Gérald Domon, professeur à l’École d’architecture de paysage, ajoute que la sensibilité à l’environnement amène graduellement les Québécois à redéfinir leurs critères esthétiques. Mais certaines résistances demeurent. « Prenons par exemple les marécages: nos parents appelaient ça des swamps et y jetaient leurs déchets. Mais aujourd’hui, ils sont devenus des lieux écologiques importants que l’on aménage. Pour les générations précédentes, les marguerites ou les verges d’or étaient aussi considérées comme de la mauvaise herbe. »

En 1998, le Centre canadien d’architecture a présenté une vaste exposition intitulée La Pelouse en Amérique, qui retraçait les origines du fameux tapis vert. On y apprenait comment la pelouse est devenue la reine des jardins américains au cours du XVIIIe siècle.

Acteur et témoin du spectacle d’une vie de banlieue bucolique, la pelouse, nous révélait cette exposition, a rapidement joué un rôle social voire politique dans les petites villes américaines. « La tonte du gazon, par exemple, est devenue un important devoir civique. Comme le passage de l’aspirateur ou le rasage, autre mesures civilisatrices d’ordre plus privé, elle doit se faire régulièrement pour domestiquer les débordements d’une nature tenace », explique le résumé Nos amis les pissenlits.

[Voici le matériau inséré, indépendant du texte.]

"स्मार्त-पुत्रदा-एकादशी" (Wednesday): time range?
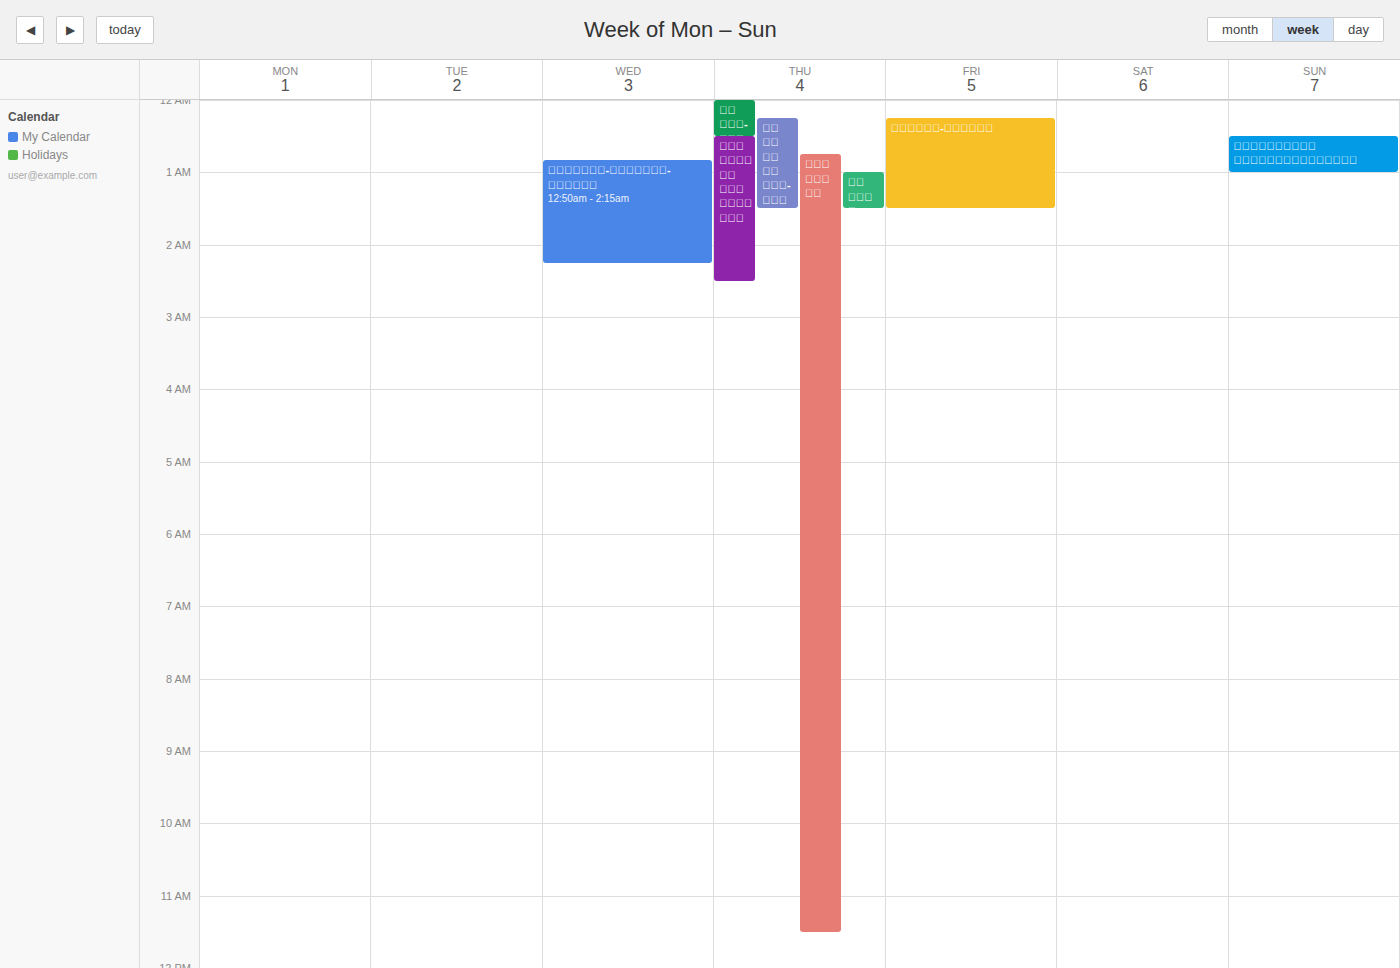
00:50 to 02:15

« Totalement fabriquée, entièrement soumise aux lois de l’industrie, de l’horticulture, de la génétique et de la botanique appliquée, la pelouse n’a vraiment rien de naturel. Des centaines de variétés de gazon sont actuellement cultivées pour leur couleur, leur texture, leur densité et leur résistance », précise-t-on dans ce résumé.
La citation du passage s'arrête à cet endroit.